■ INPUT RECORDS ■
☆ ☆ ☆ ☆ ☆

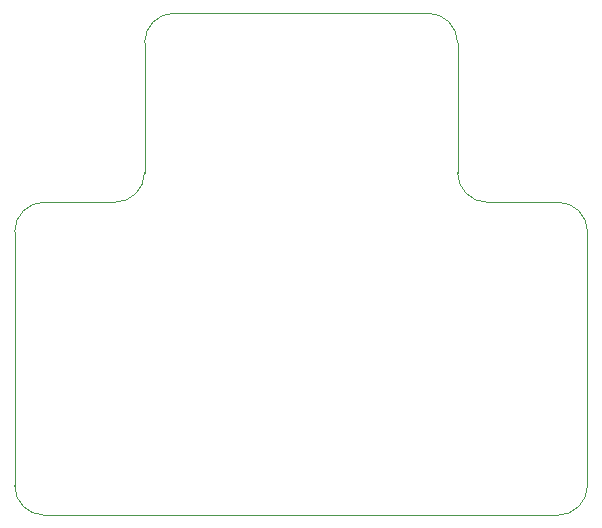
<source format=gbr>
%TF.GenerationSoftware,KiCad,Pcbnew,8.0.1*%
%TF.CreationDate,2024-04-21T22:45:41+02:00*%
%TF.ProjectId,PowerSubsystem2.0,506f7765-7253-4756-9273-797374656d32,v2*%
%TF.SameCoordinates,Original*%
%TF.FileFunction,Profile,NP*%
%FSLAX46Y46*%
G04 Gerber Fmt 4.6, Leading zero omitted, Abs format (unit mm)*
G04 Created by KiCad (PCBNEW 8.0.1) date 2024-04-21 22:45:41*
%MOMM*%
%LPD*%
G01*
G04 APERTURE LIST*
%TA.AperFunction,Profile*%
%ADD10C,0.050000*%
%TD*%
G04 APERTURE END LIST*
D10*
X152000000Y-92000000D02*
G75*
G02*
X149500000Y-94500000I-2500000J0D01*
G01*
X106000000Y-94500000D02*
G75*
G02*
X103500000Y-92000000I0J2500000D01*
G01*
X103500000Y-70500000D02*
G75*
G02*
X106000000Y-68000000I2500000J0D01*
G01*
X143500000Y-68000000D02*
X149500000Y-68000000D01*
X149500000Y-68000000D02*
G75*
G02*
X152000000Y-70500000I0J-2500000D01*
G01*
X152000000Y-92000000D02*
X152000000Y-70500000D01*
X106000000Y-94500000D02*
X149500000Y-94500000D01*
X103500000Y-70500000D02*
X103500000Y-92000000D01*
X112000000Y-68000000D02*
X106000000Y-68000000D01*
X114500000Y-65500000D02*
G75*
G02*
X112000000Y-68000000I-2500000J0D01*
G01*
X141000000Y-65500000D02*
X141000000Y-54500000D01*
X143500000Y-68000000D02*
G75*
G02*
X141000000Y-65500000I0J2500000D01*
G01*
X138500000Y-52000000D02*
G75*
G02*
X141000000Y-54500000I0J-2500000D01*
G01*
X114500000Y-54500000D02*
G75*
G02*
X117000000Y-52000000I2500000J0D01*
G01*
X114500000Y-54500000D02*
X114500000Y-65500000D01*
X138500000Y-52000000D02*
X117000000Y-52000000D01*
M02*

</source>
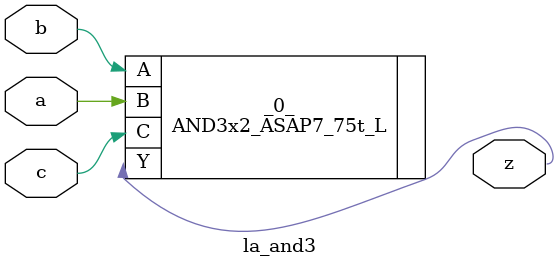
<source format=v>

/* Generated by Yosys 0.44 (git sha1 80ba43d26, g++ 11.4.0-1ubuntu1~22.04 -fPIC -O3) */

(* top =  1  *)
(* src = "inputs/la_and3.v:10.1-21.10" *)
module la_and3 (
    a,
    b,
    c,
    z
);
  (* src = "inputs/la_and3.v:13.12-13.13" *)
  input a;
  wire a;
  (* src = "inputs/la_and3.v:14.12-14.13" *)
  input b;
  wire b;
  (* src = "inputs/la_and3.v:15.12-15.13" *)
  input c;
  wire c;
  (* src = "inputs/la_and3.v:16.12-16.13" *)
  output z;
  wire z;
  AND3x2_ASAP7_75t_L _0_ (
      .A(b),
      .B(a),
      .C(c),
      .Y(z)
  );
endmodule

</source>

☆ ☆ ☆ ☆ ☆

■ EXERCISE DESCRIPTION ■
Your response should contain each line of the listing in which the word "KiCad" occurs.

■ SOLUTION TO THE PROBLEM ■
%TF.GenerationSoftware,KiCad,Pcbnew,8.0.1*%
G04 Created by KiCad (PCBNEW 8.0.1) date 2024-04-21 22:45:41*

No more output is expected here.